Member of The Jordanian Parliament
- In office 18 January 2023 – 10 December 2020

Personal details
- Born: 12 March 1968 (age 58) Amman, Jordan
- Party: Independent

= Mohammad Enad Al-Fayez =

Jordanian politician

Mohammad Enad Al-Fayez (محمد عناد الفايز) (born 18 March 1968 in Amman) is a Jordanian politician and former member of the Jordanian Parliament who was dismissed from parliament following his message to Prince Mohammed Bin Salman that requested that he suspend aid to Jordan until more anti-corruption measures were in place.

== Early life ==
Al-Fayez was born in Amman in 1968 to Sheikh Enad Mohammad Al-Fayez and Sheikha Sultana Bint Mithqal Al-Fayez. His maternal grandfather is Mithqal Pasha Al-Fayez. He is a cousin of former Jordanian Prime Minister Faisal Al-Fayez. He earned a degree in political science from the University of Jordan and completed his master's degree in International Relations in the U.K.

== Career ==
In 2020 Al-Fayez became an MP on 10 December 2020. He lost a race against Abdulmunim Ouddat for the position of Speaker of the Lower House, earning 26 out of 115 votes.
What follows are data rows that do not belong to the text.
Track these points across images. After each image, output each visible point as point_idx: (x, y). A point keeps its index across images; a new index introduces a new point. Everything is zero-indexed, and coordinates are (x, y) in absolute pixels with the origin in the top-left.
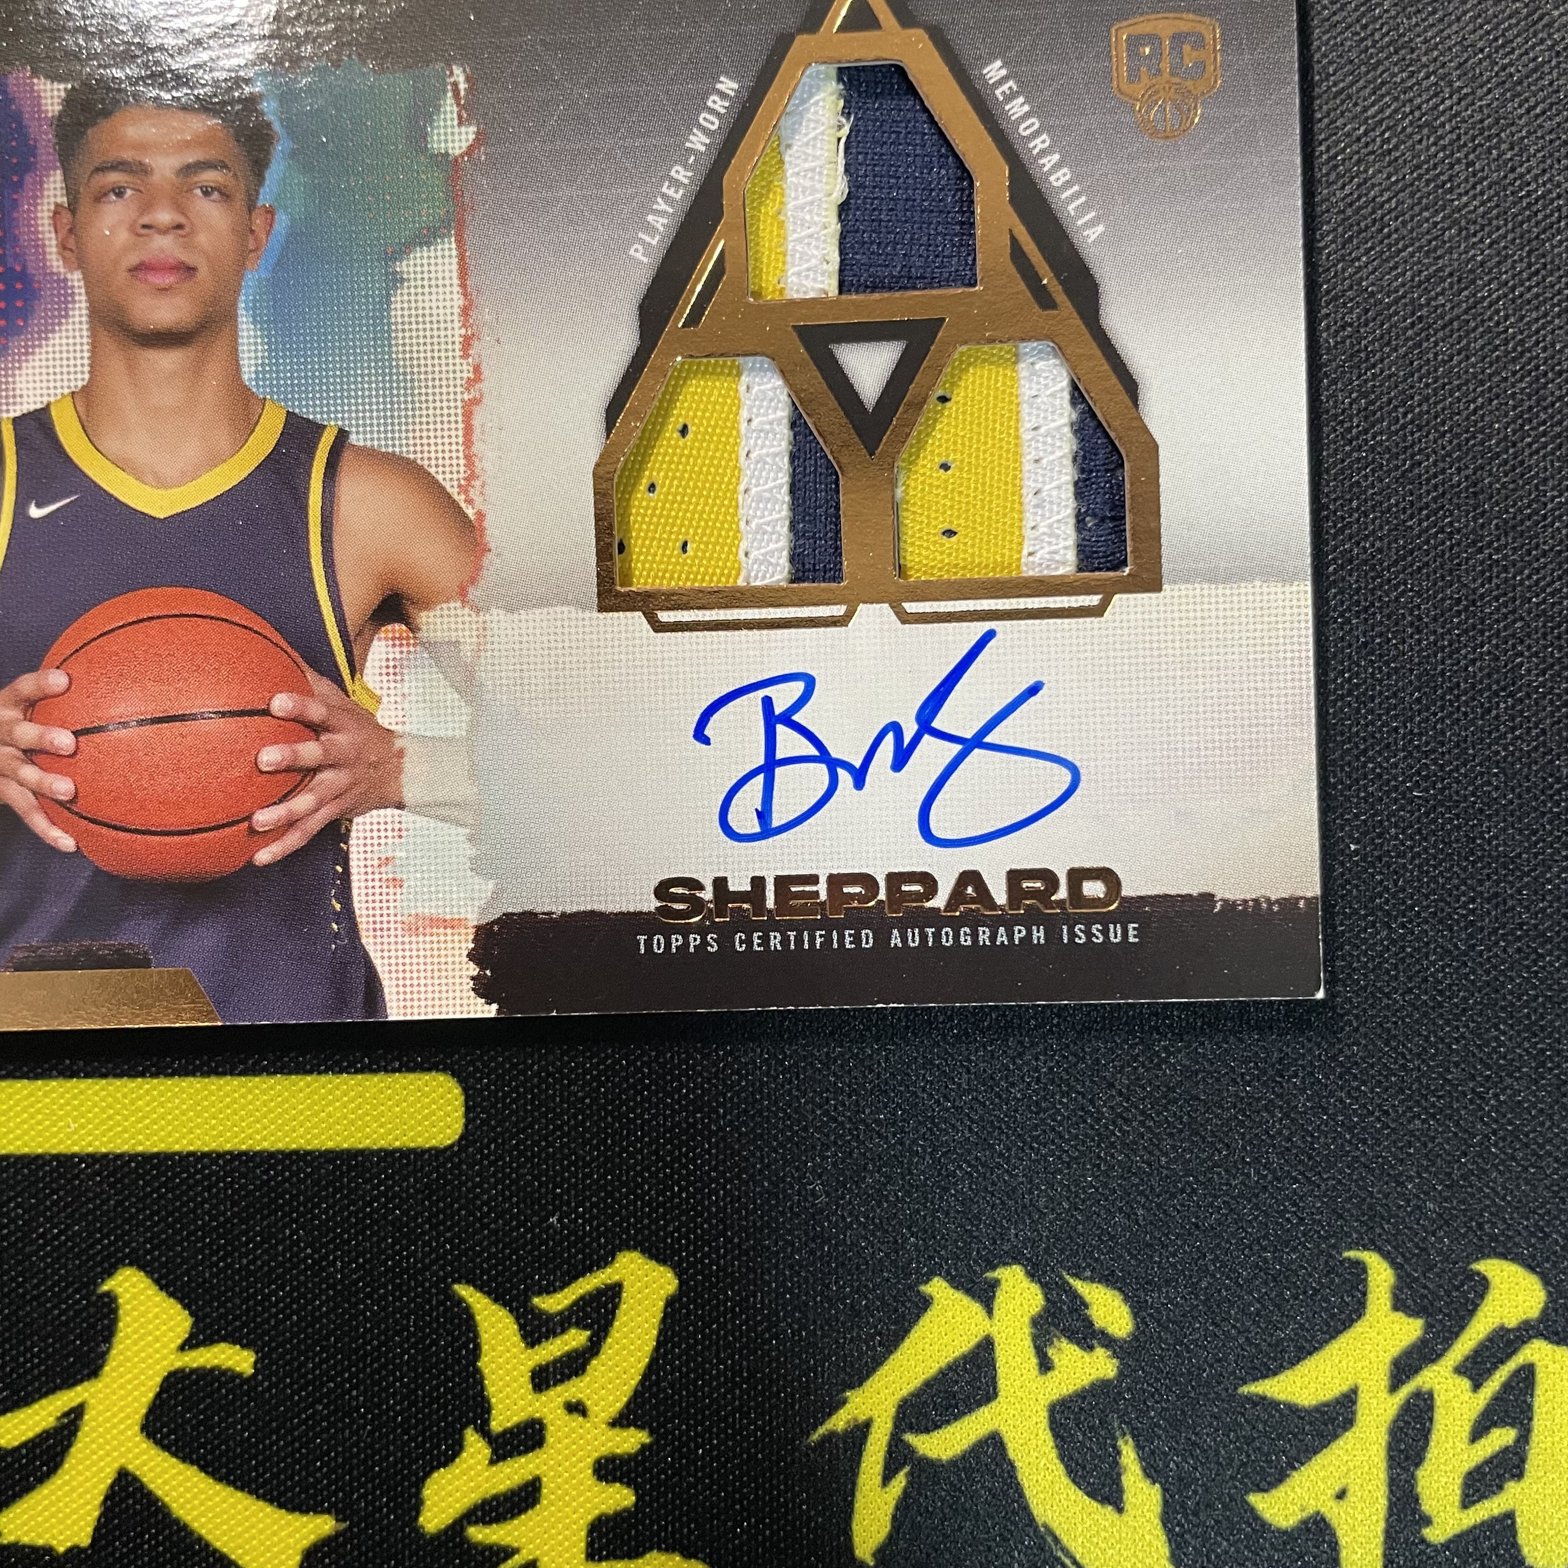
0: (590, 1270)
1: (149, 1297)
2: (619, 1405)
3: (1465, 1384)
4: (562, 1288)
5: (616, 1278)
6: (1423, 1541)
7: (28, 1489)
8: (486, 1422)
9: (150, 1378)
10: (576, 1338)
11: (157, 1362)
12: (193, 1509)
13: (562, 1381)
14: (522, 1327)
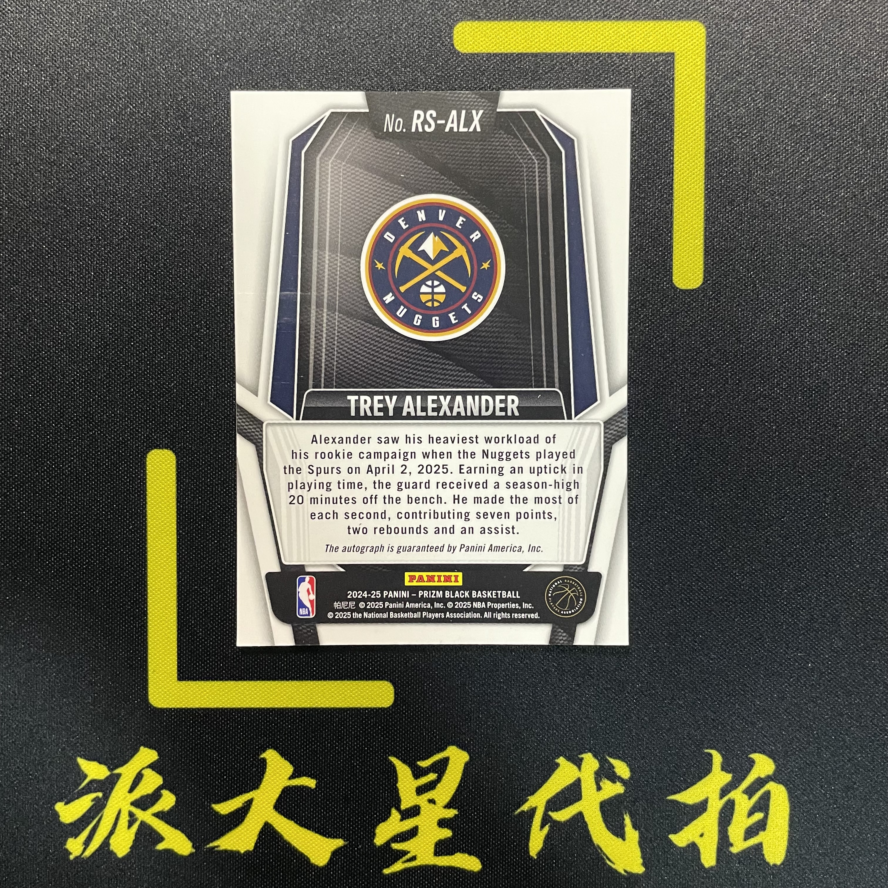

In 2023, Al-Fayez urged Crown Prince of Saudi Arabia, Mohammed Bin Salman, to suspend aid to Jordan, claiming that "this aid only goes to a corrupt class that is getting richer at the expense of the proud Jordanian people". After his comments, Al-Fayez resigned his position, despite many Jordanians asking him to stay. On 18 January he was expelled from the Lower House with 92 votes out of 110 supporting this decision, officially for "disfiguring the kingdom's reputation".

Al-Fayez chose to donate his entire salary as an MP, which he was accused of "unjustly receiving financial allocations during his absence from Parliament".